Oh, he looks really cute but I know that it is frustrating if it wasn´t what you wanted. Don´t worry, it will grow back and you can find another groomer in the meantime. How old is your pup? My 8-month-old puppy is getting his first cut on Monday.


----------



## edelweiss (Apr 23, 2010)

I think the face is beautiful----what a sweet look she has!
The body will grow very fast---she can wear some nice things w. it this short & not get caught in the velcro closing.
I do really love her little face, and especially her eyes!:wub:


----------



## Snowball Pie's Mommi (Oct 16, 2008)

Tori is adorable. Look at those darling eyes, too. :wub::wub:


----------



## Matilda's mommy (Jun 1, 2005)

Amy I've been there:angry: she looks cute how about having her wear clothes for now


----------



## bellaratamaltese (May 24, 2006)

Yep I think we've all been there, done that! I think she looks cute and the good thing is - the hair will grow!


----------



## SA_GC (Oct 14, 2013)

She looks very sweet. Lovely pics, thanks Amy.


----------



## BeautifulMaltese (Dec 4, 2013)

Awww....she is adorable!


----------



## Snuggle's Mom (Jan 3, 2008)

I think that she really looks cute in her new haircut!! Chrissy's last haircut (three weeks ago) too was a bit shorter than I had wanted it to be. Fortunately, her hair will grow back and we won't have to contend with much matting for a while.


----------



## pippersmom (May 21, 2012)

I think she looks adorable both ways. Hair grows very fast, sometimes too fast for how much it costs to get it cut. A few weeks ago I decided I would like to get Pippers ears cut real short like a puppy again. I get bored with the same old things sometimes. The first day I didn't like them but by day 3 I thought they were the cutest ears ever. Now I will probably keep them short for a while until I need a change again.


----------



## sherry (Jan 4, 2013)

She looks adorable! Just get her a pretty dress and her hair will grow out in no time! Yes, we have ALL been there.


----------



## luvsmalts (Oct 21, 2008)

I think she's very cute both ways.


----------



## Dominic (Nov 4, 2012)

Ha! The skinny legs hairstyle. I had Dominic on that cut before and it was tragic. Tori looks super cute tho! 


Sent from Petguide.com App


----------



## StevieB (Feb 2, 2012)

I think she looks adorable!
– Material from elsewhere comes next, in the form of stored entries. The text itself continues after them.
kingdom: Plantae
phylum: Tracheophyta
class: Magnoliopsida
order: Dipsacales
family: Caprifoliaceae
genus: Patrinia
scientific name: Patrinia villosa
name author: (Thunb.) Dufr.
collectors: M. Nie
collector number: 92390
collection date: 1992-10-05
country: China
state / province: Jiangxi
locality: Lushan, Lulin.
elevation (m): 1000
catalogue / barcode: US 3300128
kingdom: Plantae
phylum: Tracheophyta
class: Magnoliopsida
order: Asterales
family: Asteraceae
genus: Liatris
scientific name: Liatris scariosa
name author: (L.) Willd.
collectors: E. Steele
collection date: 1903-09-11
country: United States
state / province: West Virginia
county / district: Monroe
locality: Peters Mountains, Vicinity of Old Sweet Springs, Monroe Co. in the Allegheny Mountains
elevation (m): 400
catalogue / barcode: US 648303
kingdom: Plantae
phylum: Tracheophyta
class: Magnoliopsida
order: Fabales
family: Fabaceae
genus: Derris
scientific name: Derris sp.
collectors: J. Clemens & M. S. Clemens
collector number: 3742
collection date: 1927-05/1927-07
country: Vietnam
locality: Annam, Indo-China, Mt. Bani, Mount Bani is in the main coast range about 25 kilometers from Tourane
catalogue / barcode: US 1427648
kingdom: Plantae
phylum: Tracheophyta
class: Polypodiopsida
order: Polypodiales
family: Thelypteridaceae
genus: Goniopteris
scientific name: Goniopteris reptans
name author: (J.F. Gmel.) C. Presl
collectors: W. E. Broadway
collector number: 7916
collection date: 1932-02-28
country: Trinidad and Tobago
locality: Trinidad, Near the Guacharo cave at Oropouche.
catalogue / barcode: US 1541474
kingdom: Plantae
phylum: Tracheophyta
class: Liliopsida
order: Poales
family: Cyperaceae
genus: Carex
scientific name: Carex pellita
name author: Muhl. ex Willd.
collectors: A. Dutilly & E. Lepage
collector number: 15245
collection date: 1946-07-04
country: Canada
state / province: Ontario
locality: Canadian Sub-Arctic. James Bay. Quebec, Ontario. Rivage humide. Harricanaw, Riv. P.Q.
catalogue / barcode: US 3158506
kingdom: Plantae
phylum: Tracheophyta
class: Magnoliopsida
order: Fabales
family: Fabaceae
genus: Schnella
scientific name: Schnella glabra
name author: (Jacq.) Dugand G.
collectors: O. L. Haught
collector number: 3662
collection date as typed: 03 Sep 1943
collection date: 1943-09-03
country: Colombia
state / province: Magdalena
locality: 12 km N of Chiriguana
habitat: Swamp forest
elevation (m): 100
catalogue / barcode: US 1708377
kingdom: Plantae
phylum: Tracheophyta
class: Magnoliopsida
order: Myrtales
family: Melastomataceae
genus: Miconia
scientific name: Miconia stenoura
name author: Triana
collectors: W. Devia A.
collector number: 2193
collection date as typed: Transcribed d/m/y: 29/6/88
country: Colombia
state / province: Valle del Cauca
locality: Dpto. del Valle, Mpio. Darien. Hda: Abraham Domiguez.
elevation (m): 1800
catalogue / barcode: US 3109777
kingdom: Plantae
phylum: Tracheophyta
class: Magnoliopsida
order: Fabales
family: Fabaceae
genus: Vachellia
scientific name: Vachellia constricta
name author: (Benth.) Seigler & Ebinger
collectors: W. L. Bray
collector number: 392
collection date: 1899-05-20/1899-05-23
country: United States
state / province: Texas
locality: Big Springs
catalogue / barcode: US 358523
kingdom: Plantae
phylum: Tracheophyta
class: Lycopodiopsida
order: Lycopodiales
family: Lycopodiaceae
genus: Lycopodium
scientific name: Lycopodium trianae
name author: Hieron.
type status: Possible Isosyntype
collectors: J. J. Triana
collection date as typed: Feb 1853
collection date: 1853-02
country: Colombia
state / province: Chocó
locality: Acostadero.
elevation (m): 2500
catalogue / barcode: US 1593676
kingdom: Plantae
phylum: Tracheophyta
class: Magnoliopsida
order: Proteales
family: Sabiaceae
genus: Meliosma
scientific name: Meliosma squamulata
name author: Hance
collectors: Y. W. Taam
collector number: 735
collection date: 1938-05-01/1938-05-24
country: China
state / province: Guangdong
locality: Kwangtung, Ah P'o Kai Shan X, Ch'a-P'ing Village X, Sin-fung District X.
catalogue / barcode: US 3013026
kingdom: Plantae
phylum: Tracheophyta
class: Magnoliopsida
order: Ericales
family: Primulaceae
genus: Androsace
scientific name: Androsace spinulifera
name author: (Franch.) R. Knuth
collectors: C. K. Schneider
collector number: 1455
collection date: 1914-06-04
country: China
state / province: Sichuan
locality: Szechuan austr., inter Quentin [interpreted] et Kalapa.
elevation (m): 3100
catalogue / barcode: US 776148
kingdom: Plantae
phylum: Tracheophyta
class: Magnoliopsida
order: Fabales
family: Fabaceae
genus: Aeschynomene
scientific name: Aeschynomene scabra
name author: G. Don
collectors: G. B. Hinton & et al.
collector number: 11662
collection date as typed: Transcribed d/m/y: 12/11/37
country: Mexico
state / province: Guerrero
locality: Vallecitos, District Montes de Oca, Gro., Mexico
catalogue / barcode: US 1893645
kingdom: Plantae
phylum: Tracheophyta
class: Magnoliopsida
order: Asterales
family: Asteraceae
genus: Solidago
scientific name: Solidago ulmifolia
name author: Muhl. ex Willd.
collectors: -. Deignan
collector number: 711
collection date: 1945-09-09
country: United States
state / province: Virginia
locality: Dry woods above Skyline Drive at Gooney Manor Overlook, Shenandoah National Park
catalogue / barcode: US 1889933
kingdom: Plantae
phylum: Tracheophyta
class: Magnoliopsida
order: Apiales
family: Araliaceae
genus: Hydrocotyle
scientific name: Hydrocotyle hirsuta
And it will be much easier to take care of which is a big plus for you.


----------



## jane and addison (Nov 1, 2012)

Looks cute. If the hair is not right it will be in 2 or 3 weeks and will last longer.


----------



## Snowbody (Jan 3, 2009)

Amy - Tori looks adorable :wub::wub: and yes, hair grows. I can't tell but did they cut her top knot? It kind of looks that way. Did you take a photo along to show them what you wanted? That often helps as well as being very specific about various areas and leaving handwritten points about them.


----------



## IzzysBellasMom (Jan 16, 2013)

When my groomer cuts Izzy too short, it is upsetting too. But like this last time she was the correct length when she first got the cuts, but now it has only been 2 weeks since her cut and already I feel like her hair has grown and she needs another cut. So the shorter will last longer between cuts.


----------